Shares of British money transfer company Wise fell sharply on Thursday after the company forecasted weaker annual revenue growth for the current fiscal year.

By 1:30 p.m. London time, Wise’s stock was down 9.8%, having dropped nearly 21% earlier in the session. The company, which facilitates international money transfers at lower rates, projected underlying year-over-year income growth of 15-20% for the fiscal year ending March 2025. This is a decline from the 31% underlying income growth to £1.2 billion ($1.53 billion) reported for the fiscal year ending March 31.

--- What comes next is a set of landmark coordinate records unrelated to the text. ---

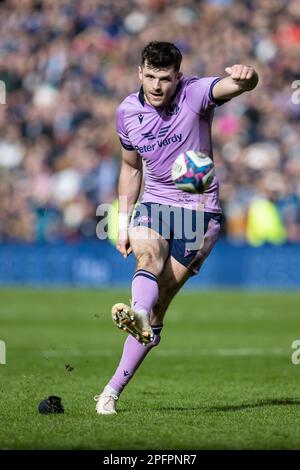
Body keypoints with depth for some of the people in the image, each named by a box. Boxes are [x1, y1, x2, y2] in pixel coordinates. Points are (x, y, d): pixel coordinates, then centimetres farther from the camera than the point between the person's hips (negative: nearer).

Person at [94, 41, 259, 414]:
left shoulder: (195, 93, -13)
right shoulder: (127, 112, 1)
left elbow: (233, 87, -33)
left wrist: (245, 76, -58)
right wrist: (123, 222, 11)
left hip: (199, 209, -3)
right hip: (154, 204, 3)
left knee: (158, 305, -8)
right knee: (148, 256, -32)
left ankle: (112, 390, -7)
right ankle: (137, 316, -63)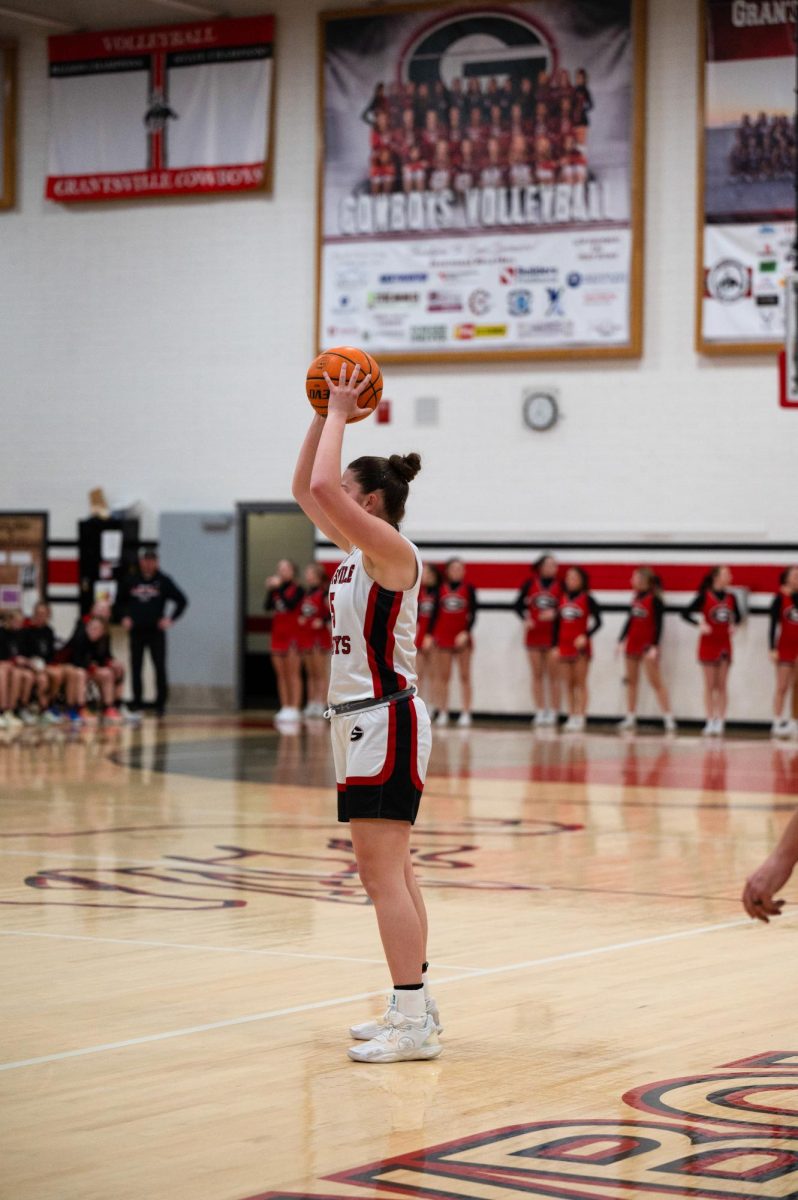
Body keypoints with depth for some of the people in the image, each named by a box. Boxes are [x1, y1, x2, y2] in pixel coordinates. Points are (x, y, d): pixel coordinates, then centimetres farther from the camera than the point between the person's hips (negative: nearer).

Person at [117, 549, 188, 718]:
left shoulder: (163, 581, 0)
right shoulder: (132, 581, 7)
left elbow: (182, 601, 2)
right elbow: (122, 601, 21)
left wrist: (170, 619, -7)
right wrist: (125, 617, 4)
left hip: (156, 631, -2)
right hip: (136, 631, 3)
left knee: (160, 668, -5)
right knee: (135, 668, 3)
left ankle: (161, 703, 2)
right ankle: (137, 703, 10)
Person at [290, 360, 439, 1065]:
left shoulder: (392, 551, -13)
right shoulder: (360, 550, 13)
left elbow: (322, 486, -25)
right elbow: (306, 489, 21)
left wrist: (341, 414, -13)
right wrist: (325, 416, 14)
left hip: (386, 719, -10)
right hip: (361, 719, 10)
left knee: (382, 873, -12)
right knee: (390, 873, 14)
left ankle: (414, 1022, -12)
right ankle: (414, 1004, 21)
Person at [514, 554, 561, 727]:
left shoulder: (560, 585, -4)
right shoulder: (530, 583, 1)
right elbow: (518, 604, 7)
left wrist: (555, 614, -21)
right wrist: (525, 619, -8)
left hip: (553, 636, -2)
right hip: (534, 635, 2)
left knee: (553, 675, 0)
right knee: (537, 675, 7)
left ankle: (553, 713, 5)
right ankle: (540, 712, 12)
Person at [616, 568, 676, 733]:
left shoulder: (654, 600, -12)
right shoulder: (636, 598, 9)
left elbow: (658, 625, -14)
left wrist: (654, 646, -20)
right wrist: (621, 641, 15)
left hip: (648, 644, -7)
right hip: (632, 644, 7)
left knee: (656, 682, -8)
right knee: (631, 681, 9)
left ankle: (668, 718, -6)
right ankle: (630, 718, 15)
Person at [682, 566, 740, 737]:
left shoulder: (731, 597, 2)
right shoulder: (704, 596, -9)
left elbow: (737, 616, 17)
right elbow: (686, 613, -8)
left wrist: (733, 625, -3)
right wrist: (700, 624, -21)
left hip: (725, 644, 3)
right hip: (708, 644, -3)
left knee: (722, 686, 4)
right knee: (710, 685, 0)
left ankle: (720, 722, 8)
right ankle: (710, 722, 4)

The underlying income figures exclude benefits paid on customer balances or net interest income above the first 1% gross interest yield. Wise’s underlying pre-tax profit, accounting for costs and reinvestment, reached £242 million for the year, marking a 226% increase year-over-year, with a pre-tax profit margin of 21%.

The revised income growth projection follows price reductions implemented by Wise at the start of the current financial year. Analysts at Jefferies described the guidance as “disappointing at first glance” due to these price cuts. Wise’s income growth forecast of 15-20% is 2% below consensus estimates at the mid-point, though Jefferies noted that the price reductions might bolster confidence in medium-term growth.

Wise reported a 29% increase in active customers, ending the financial year with 12.8 million users. The company processed £118.5 billion in cross-border transactions, a 13% increase year-over-year. Additionally, Wise now holds £16 billion in customer deposits across cash and its investment account, Assets.